== TRECHO SELECIONADO ==
================

Gosto que 20th Century Boys não se perde da forma como Death Note se perde após certo momento. A trama mantém seu foco em suas três fases: quem é o Amigo e como é possível derrotá-lo? E nesse meio tempo o Amigo não para o que está fazendo para ficar de picuinha com os mocinhos da história. Seus planos continuam em movimento e como personagem ele continua crescendo, assim como seus atos e a forma como ele conspira e manipula o mundo. Chega a ser perturbador as falas de alguns de seus seguidores próximo ao final da série. Em como as pessoas acreditam demais em uma personificação, independente de como a máscara e seus segredos são expostos e a verdade acaba se revelando. Ainda assim há aqueles que não acreditam em nada disso e que o Amigo irá salvá-los de todos os males do mundo.
Pequenos tropeços
Depois de todos estes elogios, preciso dizer que isso não significa que 20th Century Boys não tem seus problemas e pecados. O autor toma uma grande decisão na série quando resolve tirar o Kenji do centro da história e colocar Kanna como a protagonista que vai levar a trama até o fim. Não que seja ruim essa troca, mas certamente isso levanta algumas dúvidas.
E não que Kenij suma completamente da história também, pois ele tem grande importância ao Amigo, tanto que os flashbacks do passado da turma do Kenji continuam sendo apresentados até o último volume, pois é no passado que se encontram todas as repostas do mangá. E o autor guarda muito bem esse segredo até o real final da série. Por mais que dê para considerar que há dois finais, um para a segunda fase e um para a terceira, sendo que o da segunda é muito melhor.
Talvez minha maior crítica fique mesmo ao desfecho final do mangá. E como é difícil um mangá fechar de forma perfeita, não? Quase toda série sempre escorrega aqui e ali, forçando algumas coisas, ignorando outras. Em 20th Century Boys a minha impressão é que todo o terceiro ato do mangá dura mais do que deveria durar.
Ainda sem me meter na zona de spoilers, o que posso dizer é que chega certo ponto da trama em seu ato final que fica tudo muito absurdo demais. O desfecho peca pelo exagero, o Amigo força a barra, os mocinhos forçam a barra e o que até então funcionava com certo realismo entra em um cenário onde claramente funciona puramente porque estamos na ficção e fantasia. Não é uma solução que parece crível dentro do mundo real.

================

== TAREFAS A REALIZAR ==
**a)** Responda às perguntas abaixo com base no trecho sobre 20th Century Boys.
(i) Quem o autor coloca como protagonista no lugar de Kenji?
(ii) Até qual volume os flashbacks do passado da turma de Kenji continuam sendo apresentados?
(iii) Qual parte do mangá, na impressão de quem escreve, dura mais do que deveria?
**b)** Copie sem alterações a parte do trecho sobre 20th Century Boys que começa nas palavras "E não que Kenij" e termina após as palavras "é muito melhor.".

================

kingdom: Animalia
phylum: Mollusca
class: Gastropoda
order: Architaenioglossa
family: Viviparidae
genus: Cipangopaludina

================

== EM RESPOSTA ==
**a)**
(i) Kanna.
(ii) Até o último volume.
(iii) Todo o terceiro ato.

**b)**
E não que Kenij suma completamente da história também, pois ele tem grande importância ao Amigo, tanto que os flashbacks do passado da turma do Kenji continuam sendo apresentados até o último volume, pois é no passado que se encontram todas as repostas do mangá. E o autor guarda muito bem esse segredo até o real final da série. Por mais que dê para considerar que há dois finais, um para a segunda fase e um para a terceira, sendo que o da segunda é muito melhor.